Because of the limited number of rangers on patrol in the vast OWR, ICCN often relies on mixed operations with the DR Congo Army to help with large or dangerous poaching or mining camps. The southwestern sector, adjacent to the potentially rich Ituri River gold deposits, has been a hotspot of late and several operations have been conducted there in the last year. These operations often result in firefights, arrests and even deaths both to poachers and rangers. The Okapi Conservation Project is pooling our resources with other NGOs to both support the operations and lobby for political intervention at the highest levels of the DR Congo administration.
During the second quarter of 2011 Okapi Wildlife Reserve rangers made 179 patrols representing 377 ranger days covering 6,086 km, mostly on foot. During the patrols the rangers arrested 11 poachers and 13 miners and released 53 hunters and 39 miners. They confiscated 5 guns, 110 pieces of ivory, 56 shovels for gold extraction and picked up 1237 wire and nylon snares. While on patrol OWR rangers saw 9 okapi, 44 forest elephants and 17 chimpanzees.
Okapi Wildlife Reserve Infrastructure
The Okapi Conservation Project is initiating a second project for the construction of permanent ranger housing at the Zunguluka Patrol Post located on the main road of the eastern border to the Okapi Wildlife Reserve. This patrol post is a critical entry and exit point for all vehicle and pedestrian traffic through the Okapi Wildlife Reserve, as well as a base for forest patrols in the eastern portion of the Reserve. This project will construct housing for rangers and their families in support of their wildlife protection work in OWR. The project is possible through a grant from the US Fish and Wildlife Service African Elephant Fund – Wildlife Without Borders.
The Okapi Wildlife Reserve (13,760 km2) is designated as a multiple use reserve in the DR Congo, providing community access for hunting and agriculture, including the Mbuti pygmy indigenous people. The Coordination Committee of the Okapi Wildlife Reserve (OWR), lead by the Institute in Congo for Conservation of Nature (ICCN) works with community leaders and local NGO’s to designate, farming, hunting and core areas (no access or hunting). The Okapi Conservation Project has been appointed to organize preparatory education campaigns concerning zoning in the OWR Northern Sector. The first incentive to this plan was undertaken last March, when OCP educator Gomo, and Wildlife Conservation Society partner and technician Ntumba, traveled to Watsa for meetings and obtained a zoning protocol signature from the Regional Administrator in order to proceed.
In July and August the OCP education team organized 9 meetings in villages with 250 participants from Kebo and Ateru communities to introduce the zoning concept and process.
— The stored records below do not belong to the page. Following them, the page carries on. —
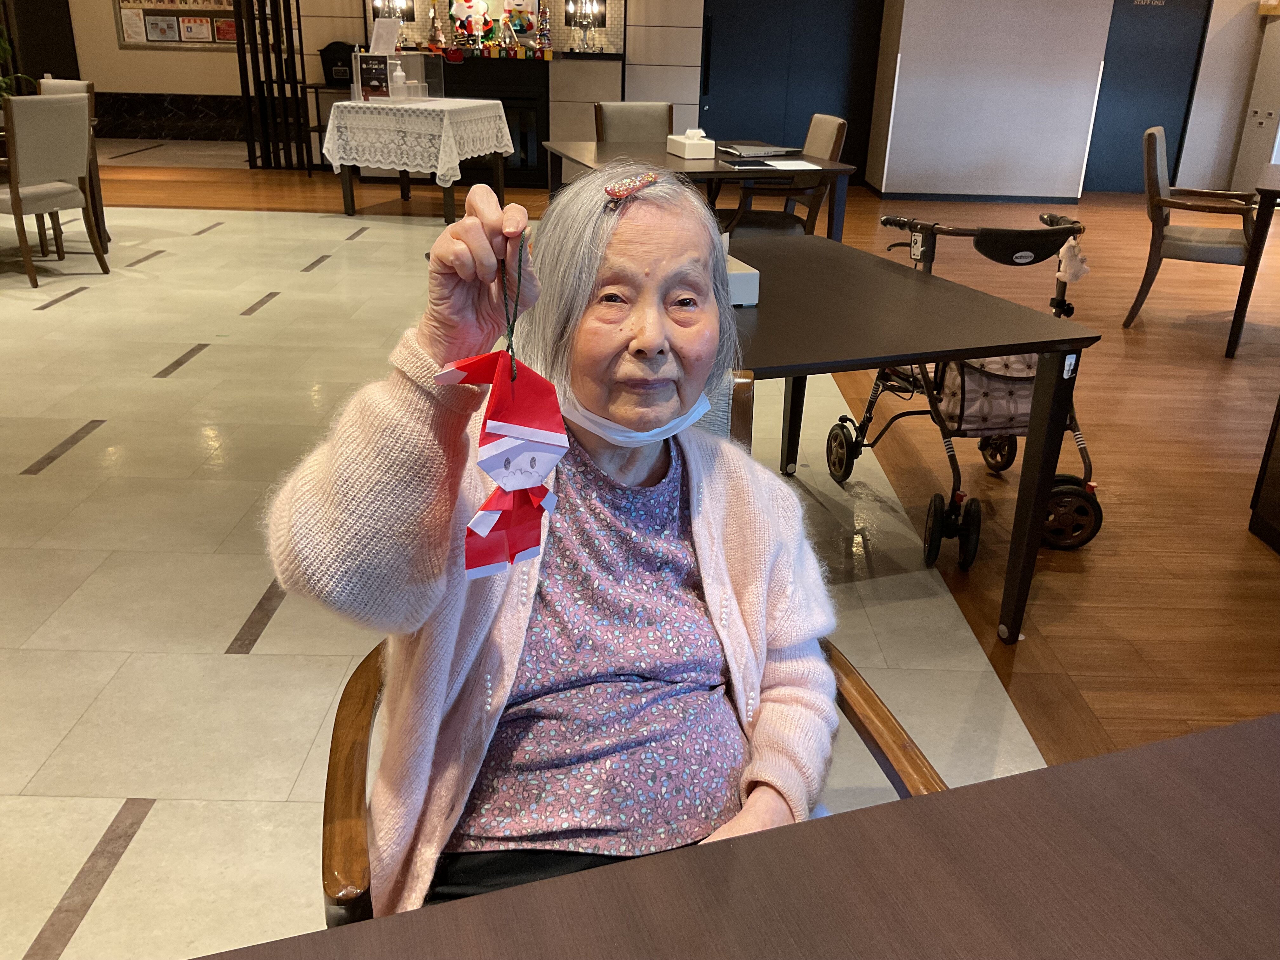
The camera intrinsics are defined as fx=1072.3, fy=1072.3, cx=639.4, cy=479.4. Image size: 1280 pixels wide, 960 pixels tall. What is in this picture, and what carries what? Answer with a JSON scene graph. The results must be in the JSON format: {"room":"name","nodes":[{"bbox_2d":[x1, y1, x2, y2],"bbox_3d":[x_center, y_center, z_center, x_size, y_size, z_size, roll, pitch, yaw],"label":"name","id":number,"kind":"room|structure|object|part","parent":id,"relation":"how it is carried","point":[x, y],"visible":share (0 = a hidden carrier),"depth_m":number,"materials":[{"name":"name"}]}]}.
{"room":"dining room","nodes":[
{"label":"dining room","id":0,"kind":"room"},
{"bbox_2d":[0,26,37,101],"bbox_3d":[-3.722,-2.416,6.074,0.580,0.680,0.581,1,23,0],"label":"plant","id":1,"kind":"object","parent":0,"point":[1,84],"visible":0.6,"depth_m":6.15,"materials":[{"name":"green plant"}]},
{"bbox_2d":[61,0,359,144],"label":"back wall","id":2,"kind":"structure","parent":0,"point":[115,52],"depth_m":11.80,"materials":[{"name":"beige paint"}]},
{"bbox_2d":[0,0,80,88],"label":"dark door","id":3,"kind":"structure","parent":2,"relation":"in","point":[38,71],"depth_m":11.44,"materials":[{"name":"wood"}]},
{"bbox_2d":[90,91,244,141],"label":"tile wainscot","id":4,"kind":"structure","parent":2,"relation":"attached to","point":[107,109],"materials":[{"name":"black"}]},
{"bbox_2d":[112,0,239,49],"bbox_3d":[-4.568,-5.171,11.272,1.893,1.250,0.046,1,23,0],"label":"bulletin board","id":5,"kind":"object","parent":2,"relation":"attached to","point":[178,12],"visible":0.64,"depth_m":11.40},
{"bbox_2d":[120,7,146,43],"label":"paper notice","id":6,"kind":"object","parent":5,"relation":"attached to","point":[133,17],"visible":0.98,"depth_m":11.36,"materials":[{"name":"white paper"}]},
{"bbox_2d":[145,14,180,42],"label":"poster","id":7,"kind":"object","parent":5,"relation":"attached to","point":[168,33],"visible":0.98,"depth_m":11.47,"materials":[{"name":"white paper"}]},
{"bbox_2d":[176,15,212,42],"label":"poster","id":8,"kind":"object","parent":5,"relation":"attached to","point":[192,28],"visible":0.98,"depth_m":11.57,"materials":[{"name":"paper"}]},
{"bbox_2d":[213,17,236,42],"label":"poster","id":9,"kind":"object","parent":5,"relation":"attached to","point":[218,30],"visible":0.82,"depth_m":11.60,"materials":[{"name":"red paper"}]},
{"bbox_2d":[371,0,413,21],"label":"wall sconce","id":10,"kind":"object","parent":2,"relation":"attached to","point":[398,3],"visible":0.79,"depth_m":9.18,"materials":[{"name":"metal"}]},
{"bbox_2d":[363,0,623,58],"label":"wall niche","id":11,"kind":"structure","parent":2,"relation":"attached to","point":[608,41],"depth_m":9.11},
{"bbox_2d":[699,0,883,181],"bbox_3d":[1.336,-3.820,9.405,1.628,2.400,0.141,1,23,0],"label":"dark door","id":12,"kind":"structure","parent":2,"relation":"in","point":[751,119],"depth_m":9.45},
{"bbox_2d":[42,154,1279,823],"bbox_3d":[-2.105,-0.602,4.783,9.438,0.106,12.468,1,23,0],"label":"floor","id":13,"kind":"structure","parent":0,"point":[1056,643],"depth_m":2.80,"materials":[{"name":"brown wood"}]},
{"bbox_2d":[0,92,107,286],"bbox_3d":[-3.193,-1.518,5.569,0.564,0.935,0.505,10,24,19],"label":"chair","id":14,"kind":"object","parent":13,"relation":"on","point":[22,154],"visible":1,"depth_m":5.42,"materials":[{"name":"fabric"}]},
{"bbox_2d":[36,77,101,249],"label":"chair","id":15,"kind":"object","parent":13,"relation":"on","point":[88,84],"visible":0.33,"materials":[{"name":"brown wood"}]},
{"bbox_2d":[233,0,311,168],"bbox_3d":[-3.229,-4.055,9.423,0.720,2.568,0.162,1,23,0],"label":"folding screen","id":16,"kind":"object","parent":13,"relation":"on","point":[298,9],"visible":0.86,"depth_m":9.61,"materials":[{"name":"black wood"}]},
{"bbox_2d":[300,80,353,173],"bbox_3d":[-2.627,-3.074,9.476,0.577,0.771,0.433,1,23,0],"label":"side table","id":17,"kind":"object","parent":13,"relation":"on","point":[316,87],"visible":0.47,"depth_m":9.34,"materials":[{"name":"black metal"}]},
{"bbox_2d":[317,40,355,86],"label":"mailbox","id":18,"kind":"object","parent":17,"relation":"on","point":[327,57],"visible":0.74,"depth_m":9.11,"materials":[{"name":"black plastic"}]},
{"bbox_2d":[325,98,515,222],"bbox_3d":[-1.557,-2.305,7.766,0.982,0.744,1.109,8,24,15],"label":"table","id":19,"kind":"object","parent":13,"relation":"on","point":[345,186],"visible":0.75,"depth_m":7.40,"materials":[{"name":"white fabric"}]},
{"bbox_2d":[319,94,516,182],"bbox_3d":[-1.613,-2.496,7.863,1.052,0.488,1.177,8,24,16],"label":"lace tablecloth","id":20,"kind":"object","parent":19,"relation":"on","point":[335,157],"visible":0.83,"depth_m":7.40,"materials":[{"name":"white fabric"}]},
{"bbox_2d":[349,51,446,102],"bbox_3d":[-1.781,-2.978,7.920,0.434,0.329,0.493,11,25,22],"label":"display case","id":21,"kind":"object","parent":20,"relation":"on","point":[422,71],"visible":0.88,"depth_m":7.84,"materials":[{"name":"clear plastic"}]},
{"bbox_2d":[357,53,391,99],"bbox_3d":[-1.857,-2.810,7.522,0.203,0.300,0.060,1,23,0],"label":"sign","id":22,"kind":"object","parent":21,"relation":"attached to","point":[369,82],"visible":0.98,"depth_m":7.50,"materials":[{"name":"black paper"}]},
{"bbox_2d":[369,16,401,55],"bbox_3d":[-1.868,-3.221,7.841,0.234,0.291,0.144,15,26,30],"label":"sign","id":23,"kind":"object","parent":21,"relation":"on","point":[377,25],"visible":0.94,"depth_m":7.83,"materials":[{"name":"white"}]},
{"bbox_2d":[388,60,407,100],"bbox_3d":[-1.698,-2.794,7.533,0.112,0.276,0.090,9,24,17],"label":"sanitizer bottle","id":24,"kind":"object","parent":20,"relation":"on","point":[398,73],"visible":0.99,"depth_m":7.50,"materials":[{"name":"clear plastic"}]},
{"bbox_2d":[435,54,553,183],"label":"fireplace","id":25,"kind":"object","parent":13,"relation":"on","point":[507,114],"visible":0.53,"depth_m":9.11,"materials":[{"name":"black wood"}]},
{"bbox_2d":[427,1,447,51],"bbox_3d":[-1.692,-3.774,8.928,0.157,0.420,0.154,1,23,0],"label":"christmas tree","id":26,"kind":"object","parent":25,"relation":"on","point":[438,33],"visible":0.97,"depth_m":8.91,"materials":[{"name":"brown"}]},
{"bbox_2d":[449,0,492,54],"bbox_3d":[-1.415,-3.840,8.941,0.347,0.551,0.250,1,23,0],"label":"santa figurine","id":27,"kind":"object","parent":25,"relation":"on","point":[459,9],"visible":0.99,"depth_m":8.91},
{"bbox_2d":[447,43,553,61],"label":"letter garland","id":28,"kind":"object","parent":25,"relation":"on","point":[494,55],"visible":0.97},
{"bbox_2d":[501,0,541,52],"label":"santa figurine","id":29,"kind":"object","parent":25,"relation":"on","point":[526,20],"visible":0.96,"depth_m":8.90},
{"bbox_2d":[534,1,552,55],"bbox_3d":[-0.790,-3.714,8.785,0.146,0.469,0.145,1,23,0],"label":"christmas tree","id":30,"kind":"object","parent":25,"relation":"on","point":[544,41],"visible":0.99,"depth_m":8.78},
{"bbox_2d":[565,0,605,52],"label":"candelabra","id":31,"kind":"object","parent":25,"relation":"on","point":[584,9],"visible":0.99,"depth_m":8.95,"materials":[{"name":"metal"}]},
{"bbox_2d":[290,379,932,923],"bbox_3d":[-0.030,0.400,1.289,0.671,0.874,0.660,-3,23,-11],"label":"armchair","id":32,"kind":"object","parent":13,"relation":"on","point":[359,719],"visible":0.14,"depth_m":1.18,"materials":[{"name":"brown wood"}]},
{"bbox_2d":[260,155,839,921],"bbox_3d":[-0.048,0.137,1.182,0.606,0.928,0.635,-4,23,-13],"label":"woman","id":33,"kind":"object","parent":32,"relation":"on","point":[348,493],"visible":0.83,"depth_m":1.11},
{"bbox_2d":[433,345,565,582],"bbox_3d":[-0.109,-0.012,0.875,0.108,0.190,0.113,1,23,0],"label":"paper decoration","id":34,"kind":"object","parent":33,"relation":"in","point":[523,429],"visible":0.98,"depth_m":0.86,"materials":[{"name":"red paper"}]},
{"bbox_2d":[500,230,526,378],"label":"string","id":35,"kind":"object","parent":33,"relation":"in","point":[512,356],"visible":0.84,"depth_m":0.91,"materials":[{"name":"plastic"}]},
{"bbox_2d":[593,100,675,143],"bbox_3d":[0.016,-1.659,6.098,0.518,0.907,0.607,-6,24,-17],"label":"chair","id":36,"kind":"object","parent":13,"relation":"on","point":[653,127],"visible":0.44,"depth_m":6.12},
{"bbox_2d":[541,140,857,242],"bbox_3d":[0.236,-1.277,5.425,1.159,0.738,1.336,-6,24,-16],"label":"table","id":37,"kind":"object","parent":13,"relation":"on","point":[581,149],"visible":0.57,"depth_m":5.00,"materials":[{"name":"brown wood"}]},
{"bbox_2d":[665,127,716,159],"bbox_3d":[0.242,-1.591,5.046,0.150,0.134,0.280,-5,24,-15],"label":"tissue box","id":38,"kind":"object","parent":37,"relation":"on","point":[695,141],"visible":0.99,"depth_m":4.96,"materials":[{"name":"white plastic"}]},
{"bbox_2d":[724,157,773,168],"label":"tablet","id":39,"kind":"object","parent":37,"relation":"on","point":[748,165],"visible":0.97,"depth_m":4.73,"materials":[{"name":"black"}]},
{"bbox_2d":[718,142,799,157],"bbox_3d":[0.583,-1.635,5.318,0.321,0.029,0.317,-8,24,-20],"label":"laptop","id":40,"kind":"object","parent":37,"relation":"on","point":[762,149],"visible":0.99,"depth_m":5.25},
{"bbox_2d":[761,159,824,170],"bbox_3d":[0.678,-1.389,4.754,0.230,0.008,0.289,-5,24,-15],"label":"paper","id":41,"kind":"object","parent":37,"relation":"on","point":[817,168],"visible":0.99,"depth_m":4.75,"materials":[{"name":"white paper"}]},
{"bbox_2d":[190,711,1279,959],"bbox_3d":[0.229,0.823,0.465,1.514,0.730,1.184,-6,24,-18],"label":"foreground table","id":42,"kind":"object","parent":13,"relation":"on","point":[1148,751],"visible":1,"depth_m":0.78,"materials":[{"name":"brown wood"}]},
{"bbox_2d":[718,113,847,236],"bbox_3d":[0.683,-1.404,5.567,0.606,0.922,0.589,1,23,0],"label":"chair","id":43,"kind":"object","parent":13,"relation":"on","point":[830,135],"visible":0.53,"depth_m":5.37,"materials":[{"name":"brown wood"}]},
{"bbox_2d":[725,229,1099,644],"bbox_3d":[0.269,-0.126,2.713,1.070,0.733,1.134,-7,24,-19],"label":"table","id":44,"kind":"object","parent":13,"relation":"on","point":[1024,340],"visible":0.71,"depth_m":2.34,"materials":[{"name":"wood"}]},
{"bbox_2d":[723,253,760,305],"bbox_3d":[0.161,-0.451,2.435,0.179,0.078,0.218,1,23,0],"label":"tissue box","id":45,"kind":"object","parent":44,"relation":"on","point":[743,278],"visible":0.35,"depth_m":2.38,"materials":[{"name":"white"}]},
{"bbox_2d":[826,206,1100,568],"bbox_3d":[0.928,-0.290,3.032,0.590,0.844,0.697,1,23,0],"label":"rollator walker","id":46,"kind":"object","parent":13,"relation":"on","point":[889,219],"visible":0.52,"depth_m":2.88,"materials":[{"name":"black metal"}]},
{"bbox_3d":[0.616,-0.089,3.234,0.078,0.183,0.162,1,23,0],"label":"wheel","id":47,"kind":"part","parent":46,"relation":"part of","materials":[{"name":"black"}]},
{"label":"wheels","id":48,"kind":"part","parent":46,"relation":"part of","materials":[{"name":"black"}]},
{"bbox_2d":[937,352,1039,437],"bbox_3d":[0.996,-0.263,2.992,0.344,0.233,0.242,1,23,0],"label":"bag","id":49,"kind":"object","parent":46,"relation":"in","point":[987,410],"visible":0.42,"depth_m":2.92,"materials":[{"name":"fabric"}]},
{"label":"wheel","id":50,"kind":"part","parent":46,"relation":"part of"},
{"bbox_2d":[1054,237,1090,284],"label":"stuffed toy","id":51,"kind":"object","parent":46,"relation":"hanging from","point":[1085,267],"visible":0.98,"depth_m":2.90,"materials":[{"name":"white"}]},
{"bbox_2d":[1122,124,1259,335],"bbox_3d":[2.739,-1.199,5.208,0.620,0.920,0.626,14,26,27],"label":"armchair","id":52,"kind":"object","parent":13,"relation":"on","point":[1183,240],"visible":0.95,"depth_m":5.10,"materials":[{"name":"brown wood"}]},
{"bbox_2d":[1224,164,1279,357],"bbox_3d":[3.374,-0.981,4.938,1.035,0.741,1.381,14,26,28],"label":"table","id":53,"kind":"object","parent":13,"relation":"on","point":[1260,219],"visible":0.99,"depth_m":4.68,"materials":[{"name":"brown wood"}]},
{"bbox_2d":[1231,2,1279,191],"bbox_3d":[5.511,-3.099,8.971,0.587,1.651,0.736,1,23,0],"label":"white cabinet","id":54,"kind":"object","parent":13,"relation":"on","point":[1246,146],"visible":0.76,"depth_m":9.03,"materials":[{"name":"white metal"}]},
{"bbox_2d":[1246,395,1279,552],"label":"dark cabinet","id":55,"kind":"object","parent":13,"relation":"on","point":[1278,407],"visible":0.98,"depth_m":3.03,"materials":[{"name":"brown wood"}]},
{"bbox_2d":[865,0,1278,203],"bbox_3d":[2.989,-3.856,9.052,1.668,2.853,0.662,1,23,0],"label":"right wall","id":56,"kind":"structure","parent":0,"point":[1244,90],"depth_m":9.01,"materials":[{"name":"white paint"}]},
{"bbox_2d":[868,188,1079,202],"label":"baseboard","id":57,"kind":"structure","parent":56,"relation":"attached to","point":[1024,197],"depth_m":9.33,"materials":[{"name":"paint"}]},
{"bbox_2d":[1081,0,1211,193],"bbox_3d":[4.446,-3.679,9.425,0.998,2.278,0.095,1,23,0],"label":"door","id":58,"kind":"structure","parent":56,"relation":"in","point":[1146,6],"depth_m":9.49,"materials":[{"name":"blue paint"}]},
{"bbox_2d":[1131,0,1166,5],"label":"door sign","id":59,"kind":"object","parent":58,"relation":"attached to","point":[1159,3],"visible":0.97,"depth_m":9.21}
]}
As a result, WCS zoning technicians are now working with the communities establishing agriculture zones. Suggestions from the community leaders include requests for frequent visits of OCP educators in the area and for educational material regarding hunting regulations in the Okapi Wildlife Reserve.
Even though these meetings were successful, the team again encountered very bad road conditions, especially during the rainy season, as well as suspicious deployment of army troops as challenges. The Okapi Conservation Project education team will continue to focus their work in the northern sector, despite the distance from the project’s Epulu headquarters, which hampers communication and travel.